- [Exercise goal] Transcribe all of the lines below word for word, keeping their order.

(Source records)

## START

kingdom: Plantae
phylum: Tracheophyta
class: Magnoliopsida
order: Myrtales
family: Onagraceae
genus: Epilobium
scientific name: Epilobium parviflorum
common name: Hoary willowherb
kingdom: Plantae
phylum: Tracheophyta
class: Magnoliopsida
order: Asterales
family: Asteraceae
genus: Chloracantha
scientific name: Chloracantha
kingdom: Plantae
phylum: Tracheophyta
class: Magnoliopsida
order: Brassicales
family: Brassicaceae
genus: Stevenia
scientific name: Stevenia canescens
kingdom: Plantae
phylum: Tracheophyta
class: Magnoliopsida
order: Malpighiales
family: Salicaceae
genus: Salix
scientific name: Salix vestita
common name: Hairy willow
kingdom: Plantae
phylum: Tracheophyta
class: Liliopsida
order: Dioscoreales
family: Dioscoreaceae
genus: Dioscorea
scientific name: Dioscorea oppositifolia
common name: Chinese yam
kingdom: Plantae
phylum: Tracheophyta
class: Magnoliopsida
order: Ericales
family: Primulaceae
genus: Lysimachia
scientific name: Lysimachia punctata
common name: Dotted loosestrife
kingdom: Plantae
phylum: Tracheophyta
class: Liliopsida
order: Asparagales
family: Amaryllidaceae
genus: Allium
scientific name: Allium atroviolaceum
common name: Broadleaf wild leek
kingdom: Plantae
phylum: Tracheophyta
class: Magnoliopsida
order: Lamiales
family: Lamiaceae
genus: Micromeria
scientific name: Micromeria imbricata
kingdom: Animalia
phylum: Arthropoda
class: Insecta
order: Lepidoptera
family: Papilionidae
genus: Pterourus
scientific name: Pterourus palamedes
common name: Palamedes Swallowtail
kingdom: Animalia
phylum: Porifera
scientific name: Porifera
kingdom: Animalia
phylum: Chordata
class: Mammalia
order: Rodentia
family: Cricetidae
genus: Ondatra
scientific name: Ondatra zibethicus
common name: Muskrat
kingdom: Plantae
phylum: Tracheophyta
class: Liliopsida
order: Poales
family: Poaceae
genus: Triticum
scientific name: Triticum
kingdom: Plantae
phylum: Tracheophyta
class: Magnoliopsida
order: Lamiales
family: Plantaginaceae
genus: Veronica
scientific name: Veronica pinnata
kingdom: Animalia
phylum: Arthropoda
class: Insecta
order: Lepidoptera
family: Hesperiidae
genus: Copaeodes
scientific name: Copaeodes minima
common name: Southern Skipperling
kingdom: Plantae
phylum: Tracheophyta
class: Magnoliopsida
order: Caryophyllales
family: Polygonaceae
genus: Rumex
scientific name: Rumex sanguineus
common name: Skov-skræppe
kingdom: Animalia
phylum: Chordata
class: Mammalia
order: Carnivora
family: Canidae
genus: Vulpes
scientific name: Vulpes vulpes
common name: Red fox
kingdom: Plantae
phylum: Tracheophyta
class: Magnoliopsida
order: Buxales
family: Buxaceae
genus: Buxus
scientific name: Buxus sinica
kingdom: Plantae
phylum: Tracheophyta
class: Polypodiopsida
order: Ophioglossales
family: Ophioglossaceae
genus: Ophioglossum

## END

- [Answer for the task]
kingdom: Plantae
phylum: Tracheophyta
class: Magnoliopsida
order: Myrtales
family: Onagraceae
genus: Epilobium
scientific name: Epilobium parviflorum
common name: Hoary willowherb
kingdom: Plantae
phylum: Tracheophyta
class: Magnoliopsida
order: Asterales
family: Asteraceae
genus: Chloracantha
scientific name: Chloracantha
kingdom: Plantae
phylum: Tracheophyta
class: Magnoliopsida
order: Brassicales
family: Brassicaceae
genus: Stevenia
scientific name: Stevenia canescens
kingdom: Plantae
phylum: Tracheophyta
class: Magnoliopsida
order: Malpighiales
family: Salicaceae
genus: Salix
scientific name: Salix vestita
common name: Hairy willow
kingdom: Plantae
phylum: Tracheophyta
class: Liliopsida
order: Dioscoreales
family: Dioscoreaceae
genus: Dioscorea
scientific name: Dioscorea oppositifolia
common name: Chinese yam
kingdom: Plantae
phylum: Tracheophyta
class: Magnoliopsida
order: Ericales
family: Primulaceae
genus: Lysimachia
scientific name: Lysimachia punctata
common name: Dotted loosestrife
kingdom: Plantae
phylum: Tracheophyta
class: Liliopsida
order: Asparagales
family: Amaryllidaceae
genus: Allium
scientific name: Allium atroviolaceum
common name: Broadleaf wild leek
kingdom: Plantae
phylum: Tracheophyta
class: Magnoliopsida
order: Lamiales
family: Lamiaceae
genus: Micromeria
scientific name: Micromeria imbricata
kingdom: Animalia
phylum: Arthropoda
class: Insecta
order: Lepidoptera
family: Papilionidae
genus: Pterourus
scientific name: Pterourus palamedes
common name: Palamedes Swallowtail
kingdom: Animalia
phylum: Porifera
scientific name: Porifera
kingdom: Animalia
phylum: Chordata
class: Mammalia
order: Rodentia
family: Cricetidae
genus: Ondatra
scientific name: Ondatra zibethicus
common name: Muskrat
kingdom: Plantae
phylum: Tracheophyta
class: Liliopsida
order: Poales
family: Poaceae
genus: Triticum
scientific name: Triticum
kingdom: Plantae
phylum: Tracheophyta
class: Magnoliopsida
order: Lamiales
family: Plantaginaceae
genus: Veronica
scientific name: Veronica pinnata
kingdom: Animalia
phylum: Arthropoda
class: Insecta
order: Lepidoptera
family: Hesperiidae
genus: Copaeodes
scientific name: Copaeodes minima
common name: Southern Skipperling
kingdom: Plantae
phylum: Tracheophyta
class: Magnoliopsida
order: Caryophyllales
family: Polygonaceae
genus: Rumex
scientific name: Rumex sanguineus
common name: Skov-skræppe
kingdom: Animalia
phylum: Chordata
class: Mammalia
order: Carnivora
family: Canidae
genus: Vulpes
scientific name: Vulpes vulpes
common name: Red fox
kingdom: Plantae
phylum: Tracheophyta
class: Magnoliopsida
order: Buxales
family: Buxaceae
genus: Buxus
scientific name: Buxus sinica
kingdom: Plantae
phylum: Tracheophyta
class: Polypodiopsida
order: Ophioglossales
family: Ophioglossaceae
genus: Ophioglossum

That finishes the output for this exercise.